* [Task objective]:
Sift the material for lines containing "labels", and return them.

(Dataset content)

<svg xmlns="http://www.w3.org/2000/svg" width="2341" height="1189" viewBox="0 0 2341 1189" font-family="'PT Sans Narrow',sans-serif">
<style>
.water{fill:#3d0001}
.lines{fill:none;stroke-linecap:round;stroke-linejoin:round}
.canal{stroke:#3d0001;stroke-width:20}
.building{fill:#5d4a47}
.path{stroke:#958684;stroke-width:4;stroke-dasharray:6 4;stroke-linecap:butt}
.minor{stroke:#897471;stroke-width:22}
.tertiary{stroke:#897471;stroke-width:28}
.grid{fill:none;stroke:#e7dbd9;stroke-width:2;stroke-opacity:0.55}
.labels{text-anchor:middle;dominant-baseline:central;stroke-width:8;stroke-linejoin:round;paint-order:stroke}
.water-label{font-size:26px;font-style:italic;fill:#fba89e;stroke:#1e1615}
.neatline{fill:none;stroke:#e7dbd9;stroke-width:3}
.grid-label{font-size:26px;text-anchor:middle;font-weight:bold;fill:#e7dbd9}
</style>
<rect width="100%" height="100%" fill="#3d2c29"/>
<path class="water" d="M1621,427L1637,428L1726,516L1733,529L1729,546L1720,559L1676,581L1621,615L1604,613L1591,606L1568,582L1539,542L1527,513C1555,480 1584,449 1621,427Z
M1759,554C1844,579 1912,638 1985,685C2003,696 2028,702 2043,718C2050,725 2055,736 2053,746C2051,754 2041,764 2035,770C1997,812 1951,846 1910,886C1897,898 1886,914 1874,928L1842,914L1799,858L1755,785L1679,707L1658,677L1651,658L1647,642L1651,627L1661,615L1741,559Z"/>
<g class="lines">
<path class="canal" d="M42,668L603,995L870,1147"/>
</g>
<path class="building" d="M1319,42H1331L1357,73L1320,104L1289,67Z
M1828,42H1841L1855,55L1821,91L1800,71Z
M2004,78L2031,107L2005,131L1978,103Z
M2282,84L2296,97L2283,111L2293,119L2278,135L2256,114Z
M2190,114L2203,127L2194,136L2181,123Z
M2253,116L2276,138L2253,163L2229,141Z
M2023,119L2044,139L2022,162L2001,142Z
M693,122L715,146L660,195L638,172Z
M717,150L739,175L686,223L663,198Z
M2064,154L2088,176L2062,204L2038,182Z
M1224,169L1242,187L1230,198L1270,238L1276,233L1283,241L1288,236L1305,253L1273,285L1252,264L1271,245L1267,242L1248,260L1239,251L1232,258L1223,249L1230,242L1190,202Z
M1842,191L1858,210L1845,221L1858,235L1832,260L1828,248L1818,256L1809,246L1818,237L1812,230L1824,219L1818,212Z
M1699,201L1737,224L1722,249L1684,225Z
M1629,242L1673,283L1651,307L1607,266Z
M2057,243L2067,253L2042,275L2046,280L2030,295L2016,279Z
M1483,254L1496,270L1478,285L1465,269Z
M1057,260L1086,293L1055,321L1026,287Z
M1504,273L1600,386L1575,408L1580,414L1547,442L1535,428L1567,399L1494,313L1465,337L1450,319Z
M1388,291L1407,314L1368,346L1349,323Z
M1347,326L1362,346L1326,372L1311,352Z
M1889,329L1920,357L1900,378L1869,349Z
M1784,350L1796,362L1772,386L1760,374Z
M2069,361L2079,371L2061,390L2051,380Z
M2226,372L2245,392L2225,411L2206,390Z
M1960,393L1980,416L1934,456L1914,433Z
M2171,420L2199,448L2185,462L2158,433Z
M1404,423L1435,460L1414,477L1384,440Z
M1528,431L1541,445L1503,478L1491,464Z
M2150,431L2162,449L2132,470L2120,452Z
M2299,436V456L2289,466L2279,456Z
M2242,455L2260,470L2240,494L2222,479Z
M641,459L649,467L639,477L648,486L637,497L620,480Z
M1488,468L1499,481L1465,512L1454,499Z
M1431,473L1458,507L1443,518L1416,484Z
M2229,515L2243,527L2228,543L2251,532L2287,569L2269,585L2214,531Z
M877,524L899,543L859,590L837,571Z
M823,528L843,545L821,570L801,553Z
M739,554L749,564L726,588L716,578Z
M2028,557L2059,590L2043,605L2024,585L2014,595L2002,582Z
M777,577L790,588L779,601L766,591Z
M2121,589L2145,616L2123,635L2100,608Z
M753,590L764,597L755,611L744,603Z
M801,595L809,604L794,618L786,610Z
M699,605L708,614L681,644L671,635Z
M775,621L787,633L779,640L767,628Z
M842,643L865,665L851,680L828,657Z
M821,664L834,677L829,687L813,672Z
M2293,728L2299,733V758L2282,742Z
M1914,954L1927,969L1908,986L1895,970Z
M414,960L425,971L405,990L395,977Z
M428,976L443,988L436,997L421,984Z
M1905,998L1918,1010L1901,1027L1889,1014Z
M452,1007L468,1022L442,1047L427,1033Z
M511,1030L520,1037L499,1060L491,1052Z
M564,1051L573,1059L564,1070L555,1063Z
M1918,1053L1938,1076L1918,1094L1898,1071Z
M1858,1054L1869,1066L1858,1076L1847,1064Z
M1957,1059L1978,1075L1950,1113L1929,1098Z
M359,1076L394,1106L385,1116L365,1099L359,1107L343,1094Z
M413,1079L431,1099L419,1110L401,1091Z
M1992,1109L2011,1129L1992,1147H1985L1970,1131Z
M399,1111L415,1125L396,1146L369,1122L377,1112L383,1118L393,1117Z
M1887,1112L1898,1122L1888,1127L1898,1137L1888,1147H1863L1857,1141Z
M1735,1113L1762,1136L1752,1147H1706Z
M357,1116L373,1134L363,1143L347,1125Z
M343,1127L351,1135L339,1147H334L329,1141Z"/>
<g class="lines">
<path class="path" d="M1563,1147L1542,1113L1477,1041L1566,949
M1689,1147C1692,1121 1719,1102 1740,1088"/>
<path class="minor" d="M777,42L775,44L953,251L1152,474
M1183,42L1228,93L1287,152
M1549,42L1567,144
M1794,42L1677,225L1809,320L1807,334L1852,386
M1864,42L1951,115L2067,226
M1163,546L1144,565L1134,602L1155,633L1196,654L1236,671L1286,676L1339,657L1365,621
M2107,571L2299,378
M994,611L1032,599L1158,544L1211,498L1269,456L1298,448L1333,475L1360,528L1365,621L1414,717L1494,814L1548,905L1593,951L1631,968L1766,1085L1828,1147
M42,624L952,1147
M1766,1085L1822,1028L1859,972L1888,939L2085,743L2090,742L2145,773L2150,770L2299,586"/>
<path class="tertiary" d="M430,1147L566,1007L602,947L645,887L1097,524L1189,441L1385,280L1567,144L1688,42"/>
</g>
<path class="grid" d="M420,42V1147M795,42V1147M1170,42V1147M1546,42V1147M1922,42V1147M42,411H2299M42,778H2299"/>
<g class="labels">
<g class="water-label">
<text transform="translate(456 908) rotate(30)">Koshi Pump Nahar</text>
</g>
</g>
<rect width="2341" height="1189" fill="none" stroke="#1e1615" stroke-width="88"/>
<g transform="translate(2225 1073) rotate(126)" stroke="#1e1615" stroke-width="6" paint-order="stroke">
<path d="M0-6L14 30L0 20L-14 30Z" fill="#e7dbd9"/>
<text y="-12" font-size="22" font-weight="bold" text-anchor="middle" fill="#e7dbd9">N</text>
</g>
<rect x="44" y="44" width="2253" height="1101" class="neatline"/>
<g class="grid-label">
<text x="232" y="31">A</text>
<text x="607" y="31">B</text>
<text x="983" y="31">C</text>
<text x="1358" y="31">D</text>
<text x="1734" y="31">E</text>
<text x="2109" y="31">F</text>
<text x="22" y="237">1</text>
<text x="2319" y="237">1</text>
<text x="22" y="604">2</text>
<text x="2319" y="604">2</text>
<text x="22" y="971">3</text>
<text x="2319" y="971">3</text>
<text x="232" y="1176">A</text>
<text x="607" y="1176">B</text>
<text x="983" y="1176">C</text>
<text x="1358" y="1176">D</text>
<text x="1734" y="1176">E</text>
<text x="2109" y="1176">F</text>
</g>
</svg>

(End Dataset content)

* [Result of this exercise]:
.labels{text-anchor:middle;dominant-baseline:central;stroke-width:8;stroke-linejoin:round;paint-order:stroke}
<g class="labels">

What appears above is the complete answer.